__DATA FOR ANALYSIS__
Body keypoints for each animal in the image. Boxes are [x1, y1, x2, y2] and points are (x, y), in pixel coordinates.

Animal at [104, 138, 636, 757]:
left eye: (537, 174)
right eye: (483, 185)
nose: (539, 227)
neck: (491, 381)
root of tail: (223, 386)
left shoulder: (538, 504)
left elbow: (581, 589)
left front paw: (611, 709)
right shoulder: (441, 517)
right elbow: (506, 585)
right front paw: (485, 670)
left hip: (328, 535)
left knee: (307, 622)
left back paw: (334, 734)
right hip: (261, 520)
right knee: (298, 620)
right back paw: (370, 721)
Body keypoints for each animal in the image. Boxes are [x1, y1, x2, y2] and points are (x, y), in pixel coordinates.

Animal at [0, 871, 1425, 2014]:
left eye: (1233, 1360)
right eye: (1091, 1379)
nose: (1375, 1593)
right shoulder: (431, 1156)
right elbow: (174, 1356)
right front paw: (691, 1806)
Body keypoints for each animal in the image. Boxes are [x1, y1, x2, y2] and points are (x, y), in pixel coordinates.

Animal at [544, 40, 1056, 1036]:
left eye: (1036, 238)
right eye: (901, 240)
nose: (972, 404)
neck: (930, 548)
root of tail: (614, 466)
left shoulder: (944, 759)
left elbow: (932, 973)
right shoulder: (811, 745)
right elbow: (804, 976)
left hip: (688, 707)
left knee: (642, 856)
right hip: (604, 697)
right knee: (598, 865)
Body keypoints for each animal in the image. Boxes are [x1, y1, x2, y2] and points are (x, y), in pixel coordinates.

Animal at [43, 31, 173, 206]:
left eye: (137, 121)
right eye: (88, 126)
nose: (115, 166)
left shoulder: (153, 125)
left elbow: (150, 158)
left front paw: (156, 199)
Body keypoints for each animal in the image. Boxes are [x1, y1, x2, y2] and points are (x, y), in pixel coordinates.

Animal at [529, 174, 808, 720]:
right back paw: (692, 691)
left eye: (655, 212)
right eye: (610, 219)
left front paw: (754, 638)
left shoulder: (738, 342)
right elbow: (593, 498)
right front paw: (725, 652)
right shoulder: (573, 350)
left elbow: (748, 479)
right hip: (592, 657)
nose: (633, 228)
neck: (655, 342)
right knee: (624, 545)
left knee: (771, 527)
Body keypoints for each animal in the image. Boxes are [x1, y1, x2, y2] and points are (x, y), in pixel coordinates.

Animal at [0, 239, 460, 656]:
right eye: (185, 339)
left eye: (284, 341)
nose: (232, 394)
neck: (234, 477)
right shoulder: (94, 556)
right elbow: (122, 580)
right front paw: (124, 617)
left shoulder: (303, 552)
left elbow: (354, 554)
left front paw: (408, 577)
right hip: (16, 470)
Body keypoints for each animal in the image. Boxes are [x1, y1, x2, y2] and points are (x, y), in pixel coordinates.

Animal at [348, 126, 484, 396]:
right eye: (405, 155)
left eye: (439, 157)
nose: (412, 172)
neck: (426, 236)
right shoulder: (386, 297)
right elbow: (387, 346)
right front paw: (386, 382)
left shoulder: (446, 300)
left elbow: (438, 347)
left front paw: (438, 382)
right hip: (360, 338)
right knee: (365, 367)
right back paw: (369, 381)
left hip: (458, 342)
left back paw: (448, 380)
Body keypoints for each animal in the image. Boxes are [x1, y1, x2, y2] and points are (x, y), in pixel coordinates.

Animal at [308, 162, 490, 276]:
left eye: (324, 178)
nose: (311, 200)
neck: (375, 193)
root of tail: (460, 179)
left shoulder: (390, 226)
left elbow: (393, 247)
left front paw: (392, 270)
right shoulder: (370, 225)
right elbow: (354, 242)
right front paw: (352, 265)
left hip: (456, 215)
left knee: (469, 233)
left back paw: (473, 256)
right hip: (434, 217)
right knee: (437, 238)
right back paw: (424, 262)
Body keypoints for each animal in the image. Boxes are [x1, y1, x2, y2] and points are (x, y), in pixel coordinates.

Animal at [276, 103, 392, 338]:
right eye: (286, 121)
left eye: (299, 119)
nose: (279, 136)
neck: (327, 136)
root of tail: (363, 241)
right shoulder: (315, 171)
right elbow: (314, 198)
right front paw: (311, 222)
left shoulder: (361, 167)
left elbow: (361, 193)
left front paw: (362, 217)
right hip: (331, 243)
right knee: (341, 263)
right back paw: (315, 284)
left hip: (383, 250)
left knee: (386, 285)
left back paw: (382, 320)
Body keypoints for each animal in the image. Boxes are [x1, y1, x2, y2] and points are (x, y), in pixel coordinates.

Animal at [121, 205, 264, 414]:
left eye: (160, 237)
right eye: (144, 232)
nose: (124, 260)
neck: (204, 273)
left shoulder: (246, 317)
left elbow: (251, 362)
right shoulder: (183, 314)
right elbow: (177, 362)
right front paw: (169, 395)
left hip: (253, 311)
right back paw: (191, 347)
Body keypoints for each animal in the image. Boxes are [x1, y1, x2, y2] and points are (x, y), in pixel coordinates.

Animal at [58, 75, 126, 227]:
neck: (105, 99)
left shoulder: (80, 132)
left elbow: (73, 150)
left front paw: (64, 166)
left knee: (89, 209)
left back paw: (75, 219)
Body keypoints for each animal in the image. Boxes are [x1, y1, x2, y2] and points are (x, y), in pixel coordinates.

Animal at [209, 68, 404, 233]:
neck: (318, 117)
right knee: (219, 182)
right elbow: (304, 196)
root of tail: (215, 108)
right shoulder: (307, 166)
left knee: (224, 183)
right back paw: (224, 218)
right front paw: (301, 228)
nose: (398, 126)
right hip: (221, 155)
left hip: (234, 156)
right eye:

__WHAT IS EXPECTED__
Please give back exactly the lines of the listing above that run from the one containing "nose: (972, 404)" through the one containing "left shoulder: (390, 226)", and only those.

__EXERCISE RESPONSE__
nose: (972, 404)
neck: (930, 548)
root of tail: (614, 466)
left shoulder: (944, 759)
left elbow: (932, 973)
right shoulder: (811, 745)
right elbow: (804, 976)
left hip: (688, 707)
left knee: (642, 856)
right hip: (604, 697)
right knee: (598, 865)
Body keypoints for each animal in the image. Boxes are [x1, y1, x2, y2] and points are (x, y), in pixel coordinates.

Animal at [43, 31, 173, 206]:
left eye: (137, 121)
right eye: (88, 126)
nose: (115, 166)
left shoulder: (153, 125)
left elbow: (150, 158)
left front paw: (156, 199)
Body keypoints for each animal in the image. Boxes are [x1, y1, x2, y2] and points are (x, y), in pixel coordinates.

Animal at [529, 174, 808, 720]:
right back paw: (692, 691)
left eye: (655, 212)
right eye: (610, 219)
left front paw: (754, 638)
left shoulder: (738, 342)
right elbow: (593, 498)
right front paw: (725, 652)
right shoulder: (573, 350)
left elbow: (748, 479)
right hip: (592, 657)
nose: (633, 228)
neck: (655, 342)
right knee: (624, 545)
left knee: (771, 527)
Body keypoints for each animal in the image. Boxes are [x1, y1, x2, y2] and points are (x, y), in pixel coordinates.

Animal at [0, 239, 460, 656]:
right eye: (185, 339)
left eye: (284, 341)
nose: (232, 394)
neck: (234, 477)
right shoulder: (94, 556)
right elbow: (122, 580)
right front paw: (124, 617)
left shoulder: (303, 552)
left elbow: (354, 554)
left front paw: (408, 577)
right hip: (16, 470)
Body keypoints for each animal in the image. Boxes are [x1, y1, x2, y2] and points are (x, y), in pixel coordinates.

Animal at [348, 126, 484, 396]:
right eye: (405, 155)
left eye: (439, 157)
nose: (412, 172)
neck: (426, 236)
right shoulder: (386, 297)
right elbow: (387, 346)
right front paw: (386, 382)
left shoulder: (446, 300)
left elbow: (438, 347)
left front paw: (438, 382)
right hip: (360, 338)
right knee: (365, 367)
right back paw: (369, 381)
left hip: (458, 342)
left back paw: (448, 380)
Body keypoints for each animal in the image. Boxes are [x1, y1, x2, y2] and points are (x, y), in pixel coordinates.

Animal at [308, 162, 490, 276]:
left eye: (324, 178)
nose: (311, 200)
neck: (375, 193)
root of tail: (460, 179)
left shoulder: (390, 226)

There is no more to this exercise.